Exercise requirements =>
Retyping each entry exactly is the whole task.

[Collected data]
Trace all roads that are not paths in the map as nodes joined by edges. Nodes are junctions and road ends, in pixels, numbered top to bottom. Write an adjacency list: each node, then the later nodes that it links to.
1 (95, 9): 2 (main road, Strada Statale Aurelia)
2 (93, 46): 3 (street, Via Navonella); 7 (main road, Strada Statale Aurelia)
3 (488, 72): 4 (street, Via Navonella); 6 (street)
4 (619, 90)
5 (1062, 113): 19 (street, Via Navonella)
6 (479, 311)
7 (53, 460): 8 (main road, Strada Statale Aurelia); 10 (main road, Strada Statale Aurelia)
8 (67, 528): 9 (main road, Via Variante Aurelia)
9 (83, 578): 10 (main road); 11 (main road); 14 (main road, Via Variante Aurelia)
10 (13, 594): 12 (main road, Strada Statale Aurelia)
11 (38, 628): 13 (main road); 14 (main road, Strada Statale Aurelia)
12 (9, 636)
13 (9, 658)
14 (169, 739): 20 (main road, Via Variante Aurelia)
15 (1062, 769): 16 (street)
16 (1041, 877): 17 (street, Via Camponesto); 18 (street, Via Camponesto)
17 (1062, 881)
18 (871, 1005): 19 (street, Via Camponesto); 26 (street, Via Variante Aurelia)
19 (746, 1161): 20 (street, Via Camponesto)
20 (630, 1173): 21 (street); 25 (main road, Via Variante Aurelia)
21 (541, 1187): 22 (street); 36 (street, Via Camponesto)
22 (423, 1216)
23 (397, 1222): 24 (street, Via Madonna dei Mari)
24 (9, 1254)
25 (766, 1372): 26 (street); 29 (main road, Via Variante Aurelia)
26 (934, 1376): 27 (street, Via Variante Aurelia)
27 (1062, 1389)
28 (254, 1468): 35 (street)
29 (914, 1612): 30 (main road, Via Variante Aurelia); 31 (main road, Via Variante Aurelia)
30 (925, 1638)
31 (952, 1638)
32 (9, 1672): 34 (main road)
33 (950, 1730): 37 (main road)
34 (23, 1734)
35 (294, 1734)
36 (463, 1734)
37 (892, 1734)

Answer to this task =>
Trace all roads that are not paths in the map as nodes joined by edges. Nodes are junctions and road ends, in pixels, numbered top to bottom. Write an adjacency list: each node, then the later nodes that it links to.
1 (95, 9): 2 (main road, Strada Statale Aurelia)
2 (93, 46): 3 (street, Via Navonella); 7 (main road, Strada Statale Aurelia)
3 (488, 72): 4 (street, Via Navonella); 6 (street)
4 (619, 90)
5 (1062, 113): 19 (street, Via Navonella)
6 (479, 311)
7 (53, 460): 8 (main road, Strada Statale Aurelia); 10 (main road, Strada Statale Aurelia)
8 (67, 528): 9 (main road, Via Variante Aurelia)
9 (83, 578): 10 (main road); 11 (main road); 14 (main road, Via Variante Aurelia)
10 (13, 594): 12 (main road, Strada Statale Aurelia)
11 (38, 628): 13 (main road); 14 (main road, Strada Statale Aurelia)
12 (9, 636)
13 (9, 658)
14 (169, 739): 20 (main road, Via Variante Aurelia)
15 (1062, 769): 16 (street)
16 (1041, 877): 17 (street, Via Camponesto); 18 (street, Via Camponesto)
17 (1062, 881)
18 (871, 1005): 19 (street, Via Camponesto); 26 (street, Via Variante Aurelia)
19 (746, 1161): 20 (street, Via Camponesto)
20 (630, 1173): 21 (street); 25 (main road, Via Variante Aurelia)
21 (541, 1187): 22 (street); 36 (street, Via Camponesto)
22 (423, 1216)
23 (397, 1222): 24 (street, Via Madonna dei Mari)
24 (9, 1254)
25 (766, 1372): 26 (street); 29 (main road, Via Variante Aurelia)
26 (934, 1376): 27 (street, Via Variante Aurelia)
27 (1062, 1389)
28 (254, 1468): 35 (street)
29 (914, 1612): 30 (main road, Via Variante Aurelia); 31 (main road, Via Variante Aurelia)
30 (925, 1638)
31 (952, 1638)
32 (9, 1672): 34 (main road)
33 (950, 1730): 37 (main road)
34 (23, 1734)
35 (294, 1734)
36 (463, 1734)
37 (892, 1734)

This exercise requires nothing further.